The scandal between Turkey and France is absolutely meaningless, believes Konstantin Eggert, an analyst with Russian paper Kommersant:
“What do you think, gentlemen, is it worth punishing citizens for denying Stalin’s crimes and the existence of the Gulag in the Soviet Union? In fact, a similar question was put to a vote in the French parliament and the answer was, ‘yes, it’s worth it’.”
“Almost a century ago the Ottoman Empire killed up to one and a half million Armenians. Authorities of the dying empire encouraged the massacre since the Christian Armenians were considered the ‘fifth column’ of the Entente, which Turkey was fighting at the time. And during this entire century, during the days of Ataturk and his successors and with military dictatorships and under democratic conditions, Turkey denied that there was an act of deliberate extermination of people based on ethnicity.
“Perhaps the world’s most influential Armenian Diaspora lives in France. It has long sought to recognize genocide denial as a crime. In Germany and Austria, Holocaust denial is similarly punishable by law. I think the French Parliament’s decision is wrong. In Germany and Austria, the initiators of the most monstrous genocide in history, it’s more or less understandable. But in France, it’s a reason to gag its citizens, a violation of the principle of freedom of speech. I don’t deny the Armenian Genocide; on the contrary, I consider it to be historically proven. The question is where is the limit of the intervention of a democratic state in the lives of its citizens?
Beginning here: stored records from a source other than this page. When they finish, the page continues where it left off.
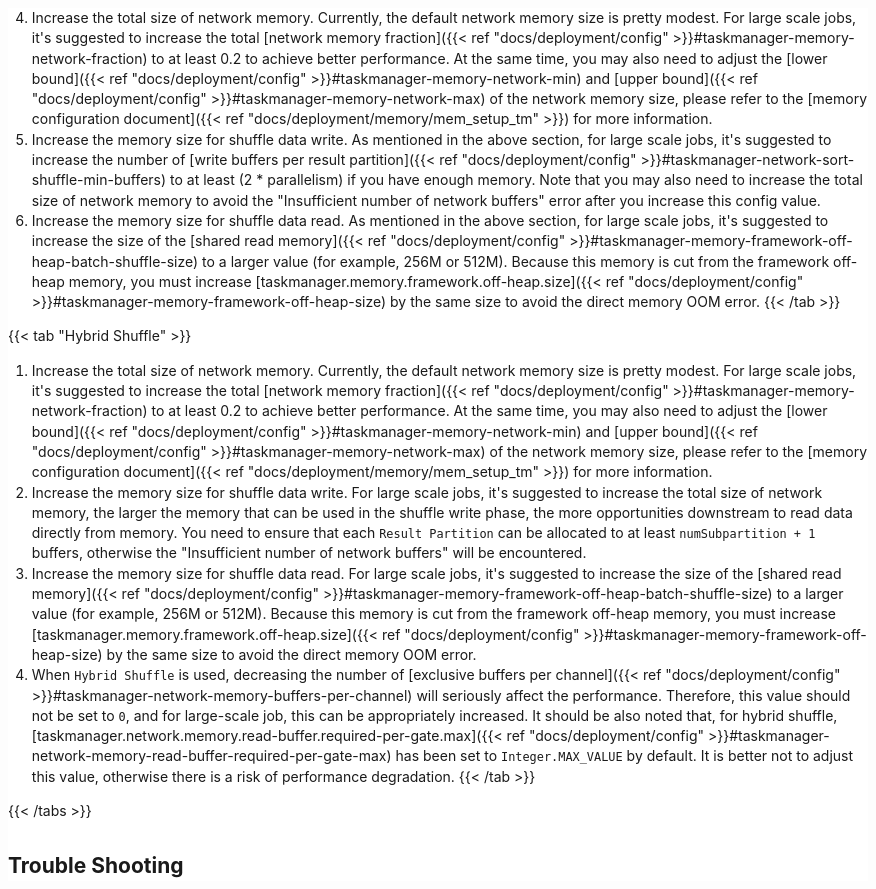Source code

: 4. Increase the total size of network memory. Currently, the default network memory size is pretty modest. For large scale jobs, it's suggested to increase the total [network memory fraction]({{< ref "docs/deployment/config" >}}#taskmanager-memory-network-fraction) to at least 0.2 to achieve better performance. At the same time, you may also need to adjust the [lower bound]({{< ref "docs/deployment/config" >}}#taskmanager-memory-network-min) and [upper bound]({{< ref "docs/deployment/config" >}}#taskmanager-memory-network-max) of the network memory size, please refer to the [memory configuration document]({{< ref "docs/deployment/memory/mem_setup_tm" >}}) for more information.
5. Increase the memory size for shuffle data write. As mentioned in the above section, for large scale jobs, it's suggested to increase the number of [write buffers per result partition]({{< ref "docs/deployment/config" >}}#taskmanager-network-sort-shuffle-min-buffers) to at least (2 * parallelism) if you have enough memory. Note that you may also need to increase the total size of network memory to avoid the "Insufficient number of network buffers" error after you increase this config value.
6. Increase the memory size for shuffle data read. As mentioned in the above section, for large scale jobs, it's suggested to increase the size of the [shared read memory]({{< ref "docs/deployment/config" >}}#taskmanager-memory-framework-off-heap-batch-shuffle-size) to a larger value (for example, 256M or 512M). Because this memory is cut from the framework off-heap memory, you must increase [taskmanager.memory.framework.off-heap.size]({{< ref "docs/deployment/config" >}}#taskmanager-memory-framework-off-heap-size) by the same size to avoid the direct memory OOM error.
{{< /tab >}}

{{< tab "Hybrid Shuffle" >}}
1. Increase the total size of network memory. Currently, the default network memory size is pretty modest. For large scale jobs, it's suggested to increase the total [network memory fraction]({{< ref "docs/deployment/config" >}}#taskmanager-memory-network-fraction) to at least 0.2 to achieve better performance. At the same time, you may also need to adjust the [lower bound]({{< ref "docs/deployment/config" >}}#taskmanager-memory-network-min) and [upper bound]({{< ref "docs/deployment/config" >}}#taskmanager-memory-network-max) of the network memory size, please refer to the [memory configuration document]({{< ref "docs/deployment/memory/mem_setup_tm" >}}) for more information.
2. Increase the memory size for shuffle data write. For large scale jobs, it's suggested to increase the total size of network memory, the larger the memory that can be used in the shuffle write phase, the more opportunities downstream to read data directly from memory. You need to ensure that each `Result Partition` can be allocated to at least `numSubpartition + 1` buffers, otherwise the "Insufficient number of network buffers" will be encountered.
3. Increase the memory size for shuffle data read. For large scale jobs, it's suggested to increase the size of the [shared read memory]({{< ref "docs/deployment/config" >}}#taskmanager-memory-framework-off-heap-batch-shuffle-size) to a larger value (for example, 256M or 512M). Because this memory is cut from the framework off-heap memory, you must increase [taskmanager.memory.framework.off-heap.size]({{< ref "docs/deployment/config" >}}#taskmanager-memory-framework-off-heap-size) by the same size to avoid the direct memory OOM error.
4. When `Hybrid Shuffle` is used, decreasing the number of [exclusive buffers per channel]({{< ref "docs/deployment/config" >}}#taskmanager-network-memory-buffers-per-channel) will seriously affect the performance. Therefore, this value should not be set to `0`, and for large-scale job, this can be appropriately increased. It should be also noted that, for hybrid shuffle, [taskmanager.network.memory.read-buffer.required-per-gate.max]({{< ref "docs/deployment/config" >}}#taskmanager-network-memory-read-buffer-required-per-gate-max) has been set to `Integer.MAX_VALUE` by default. It is better not to adjust this value, otherwise there is a risk of performance degradation.
{{< /tab >}}

{{< /tabs >}}

## Trouble Shooting
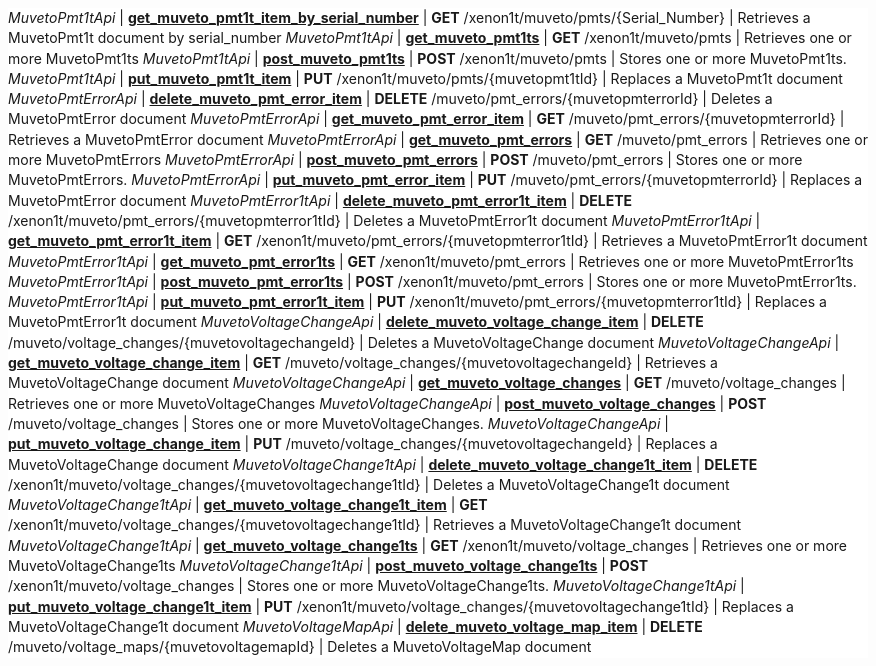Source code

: *MuvetoPmt1tApi* | [**get_muveto_pmt1t_item_by_serial_number**](docs/MuvetoPmt1tApi.md#get_muveto_pmt1t_item_by_serial_number) | **GET** /xenon1t/muveto/pmts/{Serial_Number} | Retrieves a MuvetoPmt1t document by serial_number
*MuvetoPmt1tApi* | [**get_muveto_pmt1ts**](docs/MuvetoPmt1tApi.md#get_muveto_pmt1ts) | **GET** /xenon1t/muveto/pmts | Retrieves one or more MuvetoPmt1ts
*MuvetoPmt1tApi* | [**post_muveto_pmt1ts**](docs/MuvetoPmt1tApi.md#post_muveto_pmt1ts) | **POST** /xenon1t/muveto/pmts | Stores one or more MuvetoPmt1ts.
*MuvetoPmt1tApi* | [**put_muveto_pmt1t_item**](docs/MuvetoPmt1tApi.md#put_muveto_pmt1t_item) | **PUT** /xenon1t/muveto/pmts/{muvetopmt1tId} | Replaces a MuvetoPmt1t document
*MuvetoPmtErrorApi* | [**delete_muveto_pmt_error_item**](docs/MuvetoPmtErrorApi.md#delete_muveto_pmt_error_item) | **DELETE** /muveto/pmt_errors/{muvetopmterrorId} | Deletes a MuvetoPmtError document
*MuvetoPmtErrorApi* | [**get_muveto_pmt_error_item**](docs/MuvetoPmtErrorApi.md#get_muveto_pmt_error_item) | **GET** /muveto/pmt_errors/{muvetopmterrorId} | Retrieves a MuvetoPmtError document
*MuvetoPmtErrorApi* | [**get_muveto_pmt_errors**](docs/MuvetoPmtErrorApi.md#get_muveto_pmt_errors) | **GET** /muveto/pmt_errors | Retrieves one or more MuvetoPmtErrors
*MuvetoPmtErrorApi* | [**post_muveto_pmt_errors**](docs/MuvetoPmtErrorApi.md#post_muveto_pmt_errors) | **POST** /muveto/pmt_errors | Stores one or more MuvetoPmtErrors.
*MuvetoPmtErrorApi* | [**put_muveto_pmt_error_item**](docs/MuvetoPmtErrorApi.md#put_muveto_pmt_error_item) | **PUT** /muveto/pmt_errors/{muvetopmterrorId} | Replaces a MuvetoPmtError document
*MuvetoPmtError1tApi* | [**delete_muveto_pmt_error1t_item**](docs/MuvetoPmtError1tApi.md#delete_muveto_pmt_error1t_item) | **DELETE** /xenon1t/muveto/pmt_errors/{muvetopmterror1tId} | Deletes a MuvetoPmtError1t document
*MuvetoPmtError1tApi* | [**get_muveto_pmt_error1t_item**](docs/MuvetoPmtError1tApi.md#get_muveto_pmt_error1t_item) | **GET** /xenon1t/muveto/pmt_errors/{muvetopmterror1tId} | Retrieves a MuvetoPmtError1t document
*MuvetoPmtError1tApi* | [**get_muveto_pmt_error1ts**](docs/MuvetoPmtError1tApi.md#get_muveto_pmt_error1ts) | **GET** /xenon1t/muveto/pmt_errors | Retrieves one or more MuvetoPmtError1ts
*MuvetoPmtError1tApi* | [**post_muveto_pmt_error1ts**](docs/MuvetoPmtError1tApi.md#post_muveto_pmt_error1ts) | **POST** /xenon1t/muveto/pmt_errors | Stores one or more MuvetoPmtError1ts.
*MuvetoPmtError1tApi* | [**put_muveto_pmt_error1t_item**](docs/MuvetoPmtError1tApi.md#put_muveto_pmt_error1t_item) | **PUT** /xenon1t/muveto/pmt_errors/{muvetopmterror1tId} | Replaces a MuvetoPmtError1t document
*MuvetoVoltageChangeApi* | [**delete_muveto_voltage_change_item**](docs/MuvetoVoltageChangeApi.md#delete_muveto_voltage_change_item) | **DELETE** /muveto/voltage_changes/{muvetovoltagechangeId} | Deletes a MuvetoVoltageChange document
*MuvetoVoltageChangeApi* | [**get_muveto_voltage_change_item**](docs/MuvetoVoltageChangeApi.md#get_muveto_voltage_change_item) | **GET** /muveto/voltage_changes/{muvetovoltagechangeId} | Retrieves a MuvetoVoltageChange document
*MuvetoVoltageChangeApi* | [**get_muveto_voltage_changes**](docs/MuvetoVoltageChangeApi.md#get_muveto_voltage_changes) | **GET** /muveto/voltage_changes | Retrieves one or more MuvetoVoltageChanges
*MuvetoVoltageChangeApi* | [**post_muveto_voltage_changes**](docs/MuvetoVoltageChangeApi.md#post_muveto_voltage_changes) | **POST** /muveto/voltage_changes | Stores one or more MuvetoVoltageChanges.
*MuvetoVoltageChangeApi* | [**put_muveto_voltage_change_item**](docs/MuvetoVoltageChangeApi.md#put_muveto_voltage_change_item) | **PUT** /muveto/voltage_changes/{muvetovoltagechangeId} | Replaces a MuvetoVoltageChange document
*MuvetoVoltageChange1tApi* | [**delete_muveto_voltage_change1t_item**](docs/MuvetoVoltageChange1tApi.md#delete_muveto_voltage_change1t_item) | **DELETE** /xenon1t/muveto/voltage_changes/{muvetovoltagechange1tId} | Deletes a MuvetoVoltageChange1t document
*MuvetoVoltageChange1tApi* | [**get_muveto_voltage_change1t_item**](docs/MuvetoVoltageChange1tApi.md#get_muveto_voltage_change1t_item) | **GET** /xenon1t/muveto/voltage_changes/{muvetovoltagechange1tId} | Retrieves a MuvetoVoltageChange1t document
*MuvetoVoltageChange1tApi* | [**get_muveto_voltage_change1ts**](docs/MuvetoVoltageChange1tApi.md#get_muveto_voltage_change1ts) | **GET** /xenon1t/muveto/voltage_changes | Retrieves one or more MuvetoVoltageChange1ts
*MuvetoVoltageChange1tApi* | [**post_muveto_voltage_change1ts**](docs/MuvetoVoltageChange1tApi.md#post_muveto_voltage_change1ts) | **POST** /xenon1t/muveto/voltage_changes | Stores one or more MuvetoVoltageChange1ts.
*MuvetoVoltageChange1tApi* | [**put_muveto_voltage_change1t_item**](docs/MuvetoVoltageChange1tApi.md#put_muveto_voltage_change1t_item) | **PUT** /xenon1t/muveto/voltage_changes/{muvetovoltagechange1tId} | Replaces a MuvetoVoltageChange1t document
*MuvetoVoltageMapApi* | [**delete_muveto_voltage_map_item**](docs/MuvetoVoltageMapApi.md#delete_muveto_voltage_map_item) | **DELETE** /muveto/voltage_maps/{muvetovoltagemapId} | Deletes a MuvetoVoltageMap document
“My opinion is that free speech shouldn’t be restricted, except in those cases that really should be the subject of criminal law. For example, calls for murder or disseminating child pornography. Societies which protects even criminal’s right to speech, as a rule are healthier and more stable than those countries where this right is restricted. The UK, where Hitler’s Mein Kampf can be purchased in any major bookstore, hasn’t turned into a fascist state.
“Meanwhile in Germany, where traders in Berlin flea markets sell photo albums, medals and cap badges of the Third Reich era to tourists “under the table,” recently exposed an extensive network of neo-Nazis who were engaged in the murders of immigrants.
“Think about where you like to live — in the US, where the infamous cartoons of the Prophet Muhammad were published without major problems, or in the EU, where they’re afraid to print them? I hope Russia will avoid this trap and allow the fascists and Stalinist, libertarians and monarchists, the crazy and the sane can voice any opinion. Because where words are prohibited, sooner or later, they may begin to tell citizens how and what to think.”